Lecturer: Dr. Fabrizio Sebastiani

Text Classification (TC) is a basic enabling technology in nowadays’ IR, since many text-related prediction tasks can be framed in terms of classification. As a result, scores of applications (ranging from webpage/website classification under folksonomies to author identification for texts of uncertain paternity) have a TC engine under the hood. Modern text classification methods rely on supervised machine learning; according to this paradigm, a general-purpose learning algorithms learns the characteristics a text should have in order to be classified under class X, by analysing a set of texts which were previously classified as belonging or not belonging to X by a human. This tutorial will discuss the main steps towards the construction of a text classifier, from the generation of vectorial representations of the texts, to training a classifier from examples, to evaluating its accuracy on benchmark datasets.

Until 15 years ago, text classification was almost a synonym of “classification by topic”, i.e., classifying textual documents according to what they are about.
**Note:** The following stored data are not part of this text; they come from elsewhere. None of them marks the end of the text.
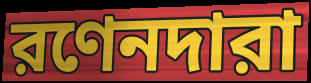
রণেনদারা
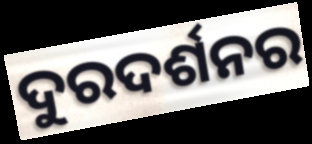
ଦୁରଦର୍ଶନର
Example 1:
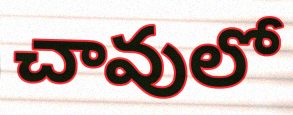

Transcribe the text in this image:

చావులో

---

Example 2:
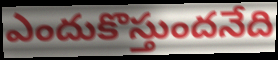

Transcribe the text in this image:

ఎందుకొస్తుందనేది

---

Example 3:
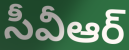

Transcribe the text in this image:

సీవీఆర్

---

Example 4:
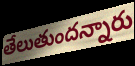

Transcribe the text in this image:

తేలుతుందన్నారు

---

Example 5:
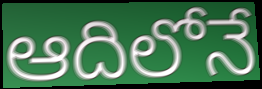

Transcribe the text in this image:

ఆదిలోనే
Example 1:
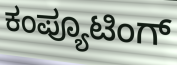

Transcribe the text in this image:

ಕಂಪ್ಯೂಟಿಂಗ್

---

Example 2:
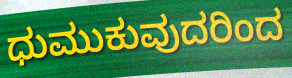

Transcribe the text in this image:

ಧುಮುಕುವುದರಿಂದ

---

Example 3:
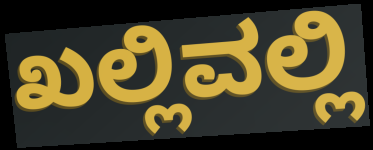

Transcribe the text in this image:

ಖಲ್ಲಿವಲ್ಲಿ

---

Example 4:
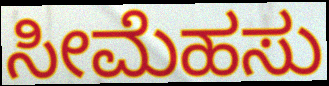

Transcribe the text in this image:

ಸೀಮೆಹಸು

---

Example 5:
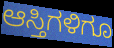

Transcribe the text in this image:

ಆಸ್ತಿಗಳಿಗೂ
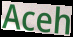
Aceh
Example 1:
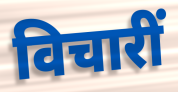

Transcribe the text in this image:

विचारीं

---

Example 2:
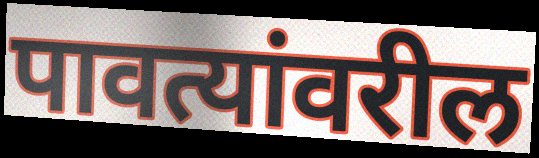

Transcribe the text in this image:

पावत्यांवरील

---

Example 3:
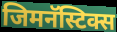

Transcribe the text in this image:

जिमनॅस्टिक्स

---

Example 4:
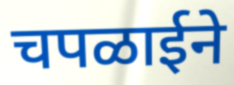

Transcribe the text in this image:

चपळाईने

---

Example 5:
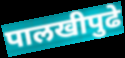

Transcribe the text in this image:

पालखीपुढे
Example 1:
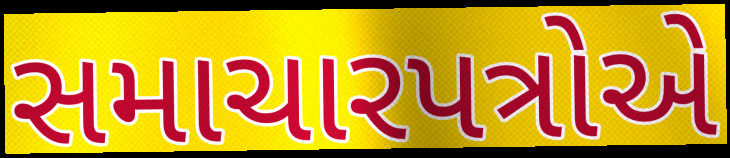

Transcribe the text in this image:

સમાચારપત્રોએ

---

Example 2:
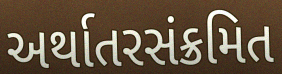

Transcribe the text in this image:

અર્થાતરસંક્રમિત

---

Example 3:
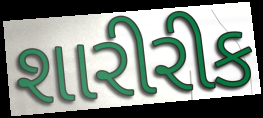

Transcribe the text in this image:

શારીરીક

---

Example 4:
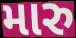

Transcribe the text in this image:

મારુ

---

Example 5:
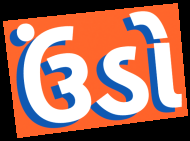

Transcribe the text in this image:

ઉંડો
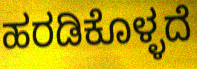
ಹರಡಿಕೊಳ್ಳದೆ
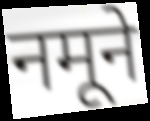
नमूने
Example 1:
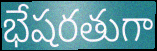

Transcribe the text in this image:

భేషరతుగా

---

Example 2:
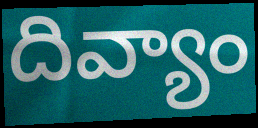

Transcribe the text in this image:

దివ్యాం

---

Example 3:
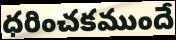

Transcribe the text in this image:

ధరించకముందే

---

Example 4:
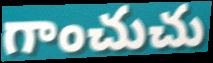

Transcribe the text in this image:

గాంచుచు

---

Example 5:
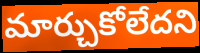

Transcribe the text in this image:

మార్చుకోలేదని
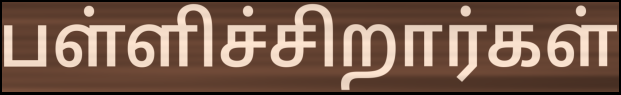
பள்ளிச்சிறார்கள்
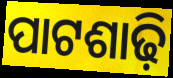
ପାଟଶାଢ଼ି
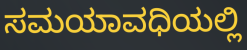
ಸಮಯಾವಧಿಯಲ್ಲಿ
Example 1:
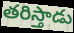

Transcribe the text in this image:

తరిస్తాడు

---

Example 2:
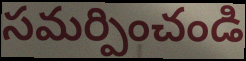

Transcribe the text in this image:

సమర్పించండి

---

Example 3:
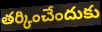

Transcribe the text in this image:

తర్కించేందుకు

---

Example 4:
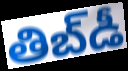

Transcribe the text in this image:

తిబ్‌డీ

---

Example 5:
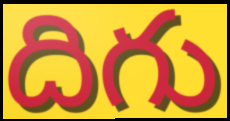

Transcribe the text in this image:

దిగు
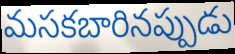
మసకబారినప్పుడు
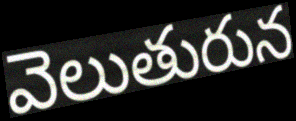
వెలుతురున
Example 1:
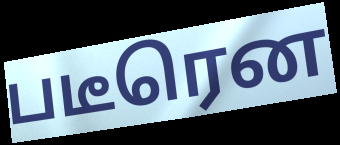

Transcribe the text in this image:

படீரென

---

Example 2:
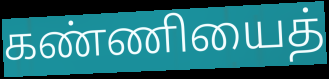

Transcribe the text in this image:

கண்ணியைத்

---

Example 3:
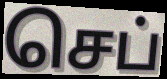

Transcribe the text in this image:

செப்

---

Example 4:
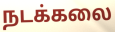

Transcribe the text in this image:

நடக்கலை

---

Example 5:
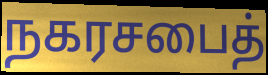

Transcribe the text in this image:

நகரசபைத்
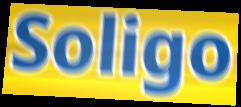
Soligo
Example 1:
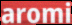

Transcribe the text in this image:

aromi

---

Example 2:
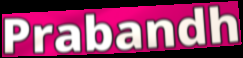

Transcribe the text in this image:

Prabandh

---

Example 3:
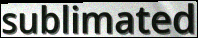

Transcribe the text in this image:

sublimated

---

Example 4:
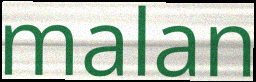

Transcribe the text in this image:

malan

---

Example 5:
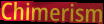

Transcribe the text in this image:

Chimerism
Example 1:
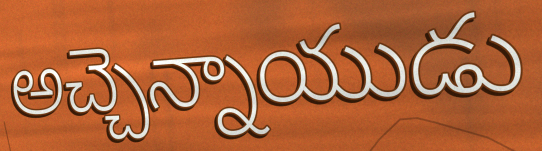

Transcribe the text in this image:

అచ్చెన్నాయుడు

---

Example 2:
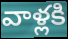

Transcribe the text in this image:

వాళ్లకి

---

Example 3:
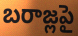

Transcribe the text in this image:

బరాజ్లపై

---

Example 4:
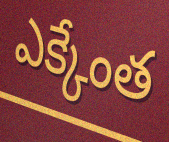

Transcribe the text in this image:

ఎక్కేంత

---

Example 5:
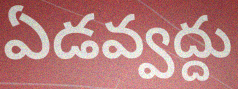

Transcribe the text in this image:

ఏడవ్వద్దు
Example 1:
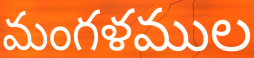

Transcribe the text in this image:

మంగళముల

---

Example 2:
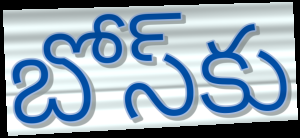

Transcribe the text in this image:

బోస్‌కు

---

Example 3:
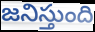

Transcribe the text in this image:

జనిస్తుంది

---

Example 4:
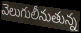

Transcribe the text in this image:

వెలుగులీనుతున్న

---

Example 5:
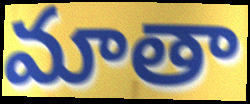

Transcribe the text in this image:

మాతా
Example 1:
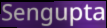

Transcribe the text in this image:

Sengupta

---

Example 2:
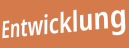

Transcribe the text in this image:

Entwicklung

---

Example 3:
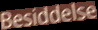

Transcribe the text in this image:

Besiddelse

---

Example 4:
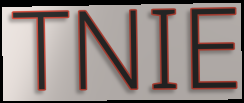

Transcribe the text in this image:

TNIE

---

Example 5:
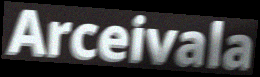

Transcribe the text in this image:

Arceivala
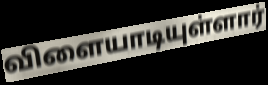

More recently, the classification of texts according to dimensions other than topic (e.g., by language, as in language identification; by author, as in authorship attribution) has also been investigated. The most important among these dimensions is certainly sentiment, as when classifying a product review according to whether it expresses a positive or a negative opinion towards the topic. Sentiment classification is an instance of a more general task called “opinion mining”, which encompasses all tasks having to do with the analysis of text according to the sentiments and opinions expressed therein. The key difference between classification by topic and classification by sentiment lies in the way vectorial representations of the texts. This tutorial will explore these key differences by discussing the text representation techniques adopted in state-of-the-art sentiment classification systems, with particular emphasis on systems that tackle text arising within social media.